A recent report from the House Committee on Oversight and Accountability reveals that pharmacy-benefit managers (PBMs) are directing patients toward more expensive medications while restricting their access to lower-cost options. This report follows a lengthy 32-month investigation and precedes a hearing featuring executives from the largest PBMs in the country.
PBMs serve as intermediaries that administer prescription drug plans for insurance companies. They negotiate drug prices with pharmaceutical firms and determine patients’ out-of-pocket costs. The three dominant PBMs in the U.S.—Express Scripts, OptumRx from UnitedHealth Group, and CVS Health’s Caremark—control roughly 80% of prescriptions.
According to the findings, PBMs have established preferred drug lists that favor pricier brand-name medications over more affordable alternatives. The report highlights communications from Cigna staff that discouraged the use of lower-priced substitutes for Humira, a treatment costing around $90,000 annually, while at least one similar drug was available for half that price.
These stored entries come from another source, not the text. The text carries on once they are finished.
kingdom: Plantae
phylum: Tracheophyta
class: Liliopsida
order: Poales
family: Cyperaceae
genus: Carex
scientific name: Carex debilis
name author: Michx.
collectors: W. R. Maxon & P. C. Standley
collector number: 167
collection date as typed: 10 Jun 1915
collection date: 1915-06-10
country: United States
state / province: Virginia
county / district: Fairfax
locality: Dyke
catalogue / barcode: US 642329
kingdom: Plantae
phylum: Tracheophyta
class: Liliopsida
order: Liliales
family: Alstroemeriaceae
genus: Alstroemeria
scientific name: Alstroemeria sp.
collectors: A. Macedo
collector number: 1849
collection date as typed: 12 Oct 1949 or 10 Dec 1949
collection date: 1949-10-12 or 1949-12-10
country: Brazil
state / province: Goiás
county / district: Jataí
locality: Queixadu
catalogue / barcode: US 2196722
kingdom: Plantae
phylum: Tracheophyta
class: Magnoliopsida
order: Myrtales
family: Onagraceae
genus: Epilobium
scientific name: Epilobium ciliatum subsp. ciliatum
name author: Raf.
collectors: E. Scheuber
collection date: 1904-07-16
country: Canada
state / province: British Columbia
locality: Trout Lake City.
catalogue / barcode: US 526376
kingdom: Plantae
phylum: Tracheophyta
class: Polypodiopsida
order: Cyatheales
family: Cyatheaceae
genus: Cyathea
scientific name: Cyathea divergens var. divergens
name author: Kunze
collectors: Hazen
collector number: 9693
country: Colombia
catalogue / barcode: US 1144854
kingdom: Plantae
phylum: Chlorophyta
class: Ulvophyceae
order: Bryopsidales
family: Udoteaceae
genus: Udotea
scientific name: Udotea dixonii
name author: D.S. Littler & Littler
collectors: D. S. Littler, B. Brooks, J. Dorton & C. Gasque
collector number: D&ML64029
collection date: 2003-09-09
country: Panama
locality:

Moreover, the committee discovered that Express Scripts informed patients they would incur higher costs if they chose to fill prescriptions at their local pharmacies compared to their mail-order service, ultimately limiting patient pharmacy options.
In a related development, the U.S. Federal Trade Commission (FTC) issued a similar report earlier this month, indicating that the six largest PBMs manage nearly 95% of all U.S. prescriptions. The FTC expressed concern over the significant influence these PBMs wield over drug access and affordability. The report highlights an environment where PBMs can prioritize their own affiliated businesses, which may create conflicts of interest that disadvantage independent pharmacies and drive up drug prices.
FTC Chair Lina M. Khan emphasized that these middlemen are charging patients excessive amounts for cancer treatments, generating additional revenue exceeding $1 billion.